Investigation of Sub- and Supercritical LOX/Methane Injection Using Optical Diagnostics

Abstract

The DLR Institute of Space Propulsion at Lampoldshausen has been working on dierent aspects of oxygen/methane combustion for a couple of years. Within this framework, the European High Pressure Research and Technology Test Facility P8 was equipped with a methane fluid system as a first step to enable single injector investigations of high pressure methane injection and combustion processes. The fluid system provides ambient temperature methane at flow rates up to 1 kg/s and at combustion chamber pressures up to 10 MPa. The measurement system has been adapted to the new fluid system to provide a precise determination of injection conditions.
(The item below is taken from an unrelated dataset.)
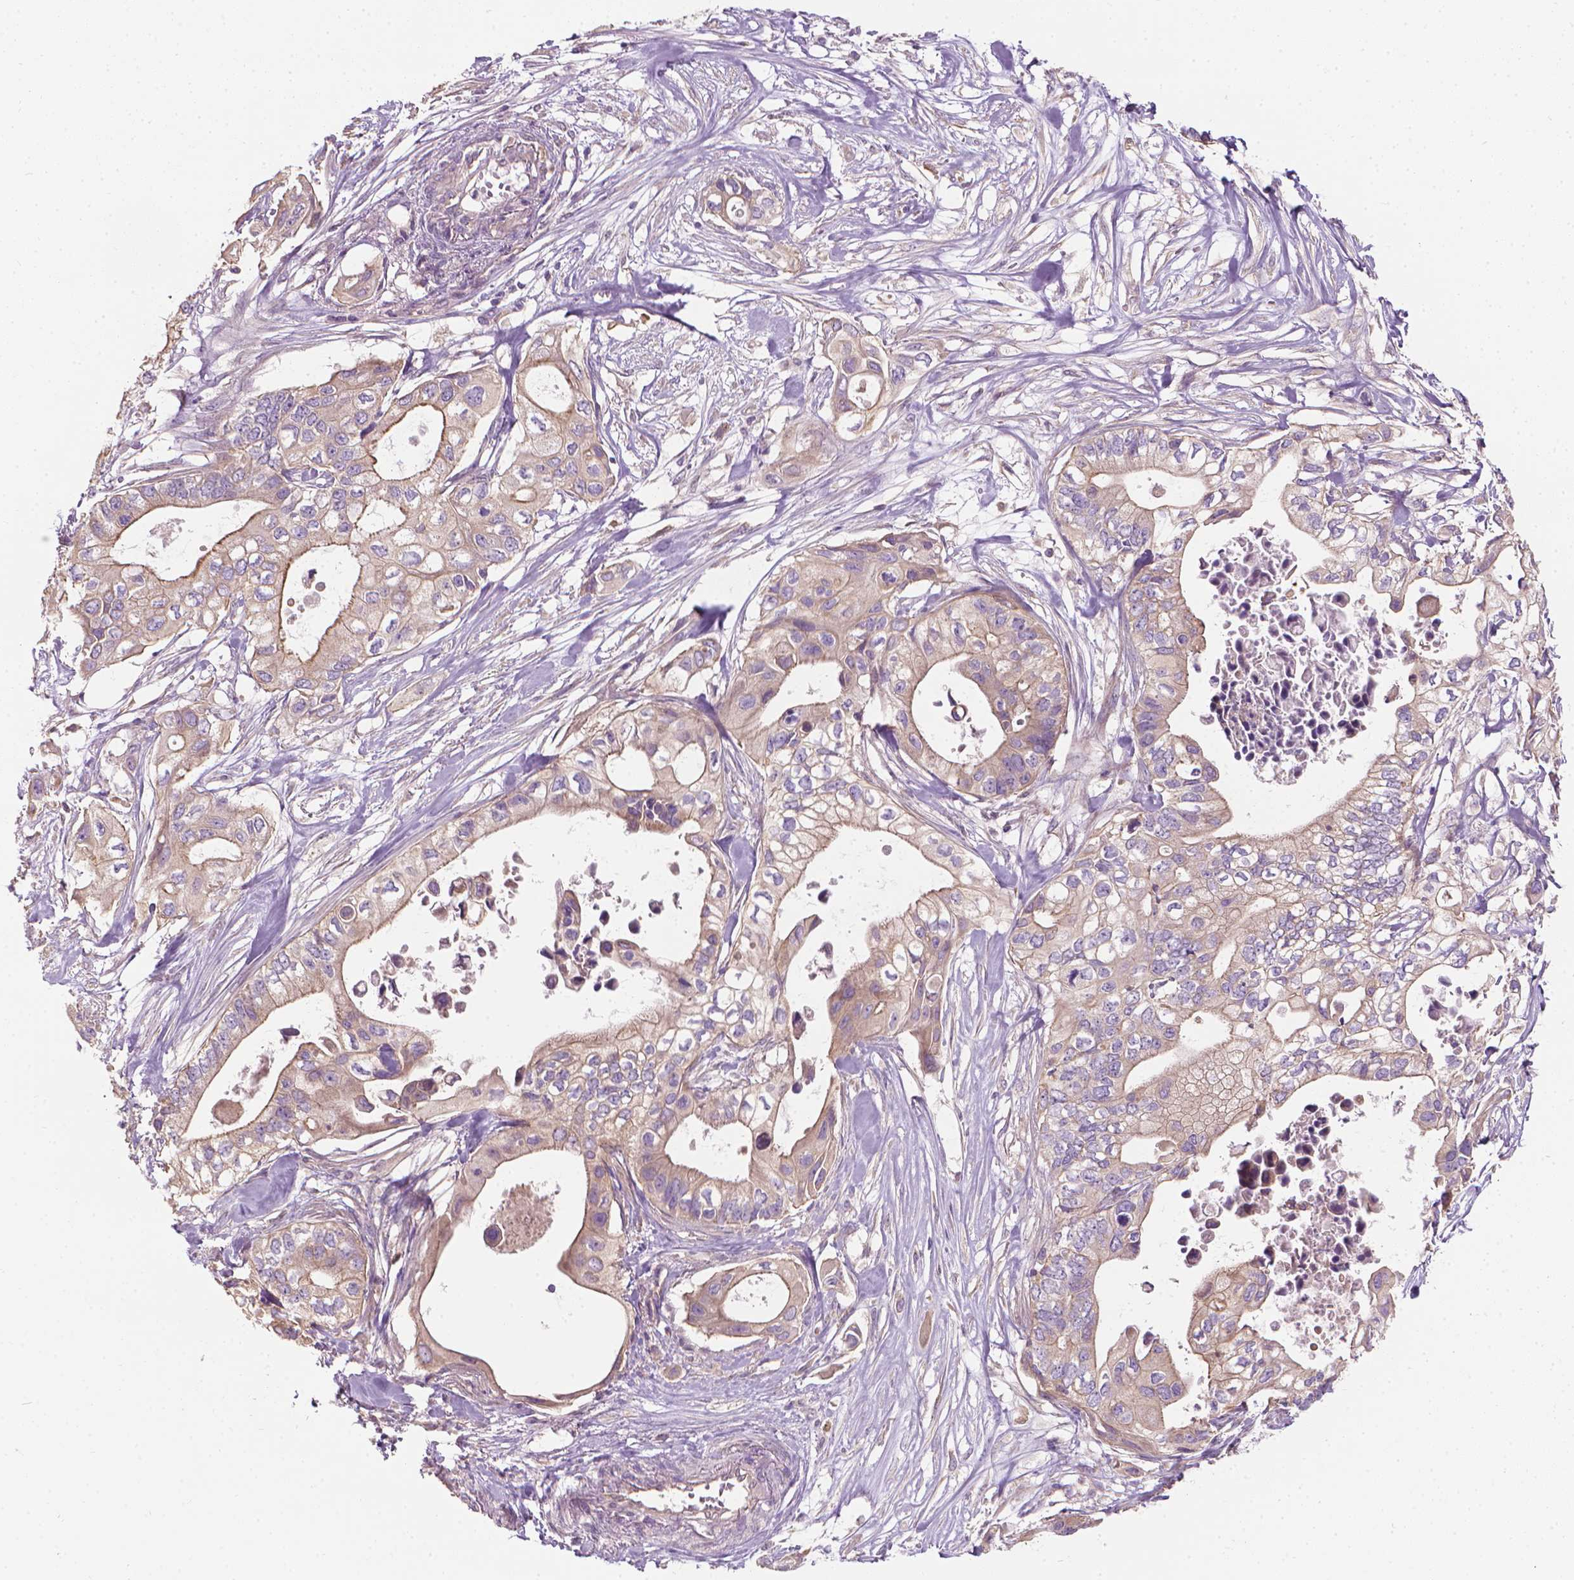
{"staining": {"intensity": "weak", "quantity": ">75%", "location": "cytoplasmic/membranous"}, "tissue": "pancreatic cancer", "cell_type": "Tumor cells", "image_type": "cancer", "snomed": [{"axis": "morphology", "description": "Adenocarcinoma, NOS"}, {"axis": "topography", "description": "Pancreas"}], "caption": "Protein staining shows weak cytoplasmic/membranous positivity in approximately >75% of tumor cells in pancreatic cancer.", "gene": "RIIAD1", "patient": {"sex": "female", "age": 63}}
Hence, the P8 now allows investigations of LOX/CH4 combustion chamber processes under realistic rocket engine conditions. For the first operational tests, a single injector windowed rocket combustion chamber was operated at various steady-state conditions in the sub-, near- and supercritical regime with respect to the critical pressure of oxygen. The propellants were injected through a single shear coaxial injector element at temperatures of about 120 K and 275 K, respectively. High speed optical diagnostic techniques such as flame emission spectroscopy and shadowgraphy have been applied in the near injector region to assess injection and atomization behavior as well as flame anchoring and stabilization. The paper describes the modifications of fluid and MCC systems at P8 and presents preliminary results of the first test campaign.